▶ _ОТРЫВОК СО СТРАНИЦЫ_
Самосознание у животных

 

На протяжении почти 75 лет нашего столетия прочно господствовало представление бихевиористов о том, что субъективные психические переживания животных не могут быть предметом научных исследований. В течение этого времени такие ученые, как Толмен (Tolman, 1932), оспаривали эту точку зрения, но они практически никак не влияли на господствующее мировоззрение (см. обзор Griffin, 1976). Позиция бихевиористов с логической точки зрения кажется неприступной, однако ее можно обойти различными путями. Один из аргументов заключается в том, что, хотя мы и не можем доказать, что животные обладают субъективными переживаниями, вполне возможно, что на самом деле так оно и есть. А если бы это было так, то что тогда изменилось бы? Другой подход базируется на утверждении, что с эволюционной точки зрения представляется маловероятным, чтобы между человеком и животными в этом отношении был существенный разрыв.

▶ _ПОПРОБУЙТЕ САМИ_
Повторите дословно фрагмент отрывка о самосознании у животных: всё, начиная со слов «На протяжении почти» и вниз до слов «был существенный разрыв.». Следующие пункты — самостоятельный материал, с отрывком они не связаны.

▶ _ПЕРЕЧЕНЬ ПУНКТОВ_
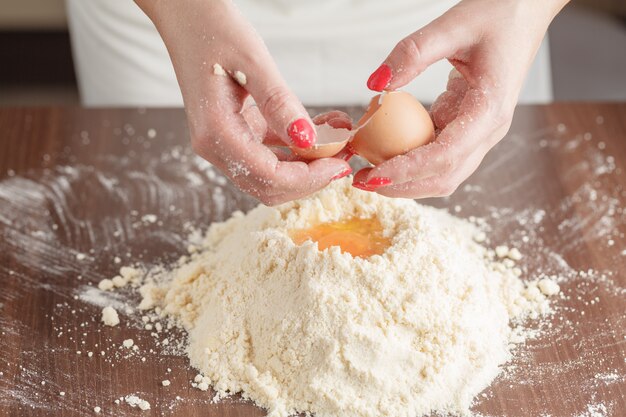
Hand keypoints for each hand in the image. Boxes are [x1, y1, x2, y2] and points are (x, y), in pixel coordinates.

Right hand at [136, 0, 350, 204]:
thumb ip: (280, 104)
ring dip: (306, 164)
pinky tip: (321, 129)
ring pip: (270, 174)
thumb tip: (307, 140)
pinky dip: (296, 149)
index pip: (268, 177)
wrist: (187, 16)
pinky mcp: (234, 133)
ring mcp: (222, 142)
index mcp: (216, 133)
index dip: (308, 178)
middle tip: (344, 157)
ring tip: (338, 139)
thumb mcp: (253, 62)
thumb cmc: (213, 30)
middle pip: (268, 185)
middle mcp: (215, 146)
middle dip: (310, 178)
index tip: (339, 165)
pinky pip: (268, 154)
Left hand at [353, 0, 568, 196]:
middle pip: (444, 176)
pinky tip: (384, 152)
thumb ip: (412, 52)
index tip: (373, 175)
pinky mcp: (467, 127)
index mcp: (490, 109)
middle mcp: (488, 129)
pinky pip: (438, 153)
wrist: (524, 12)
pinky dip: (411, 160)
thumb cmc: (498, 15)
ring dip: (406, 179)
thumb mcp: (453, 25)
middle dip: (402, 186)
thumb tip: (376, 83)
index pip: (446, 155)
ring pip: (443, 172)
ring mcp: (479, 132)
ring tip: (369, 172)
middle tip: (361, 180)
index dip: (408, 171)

...

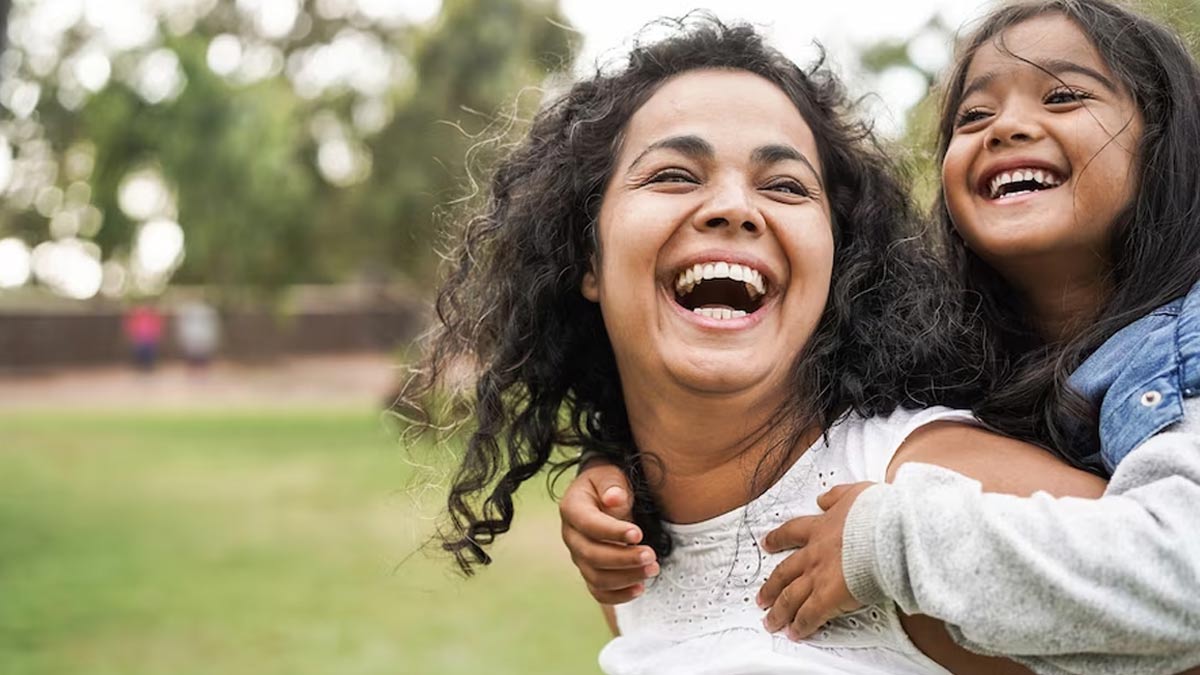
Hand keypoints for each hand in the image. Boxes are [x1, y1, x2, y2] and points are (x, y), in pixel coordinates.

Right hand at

▶ _РЕШЕНИЕ ЗАДАНИЯ_
На протяжении почти 75 лет нашего столетия прочно господствовало представление бихевиористов о том, что субъективные психические переживания животных не могут быть предметом научных исследований. В течение этого времени такие ученые, как Толмен (Tolman, 1932), оспаривали эту точку зрения, но они практически никак не влияли на господствующее мировоззрение (см. обзор Griffin, 1976). Позиция бихевиористов с логической точки зрения кажется неприступной, однако ее можно обойти различными путями. Один из аргументов заключается в том, что, хотя мы и не можем доказать, что животные обладают субъективными переживаниями, вполне возможно, что на самом деле так оно и есть. А если бы это было так, то что тогда изменилось бы? Другой подход базируется на утверждении, что с эволюционной точки зрения представляется маловероятным, чтобы между человеком и животными в этом отношении был существенный разрыв.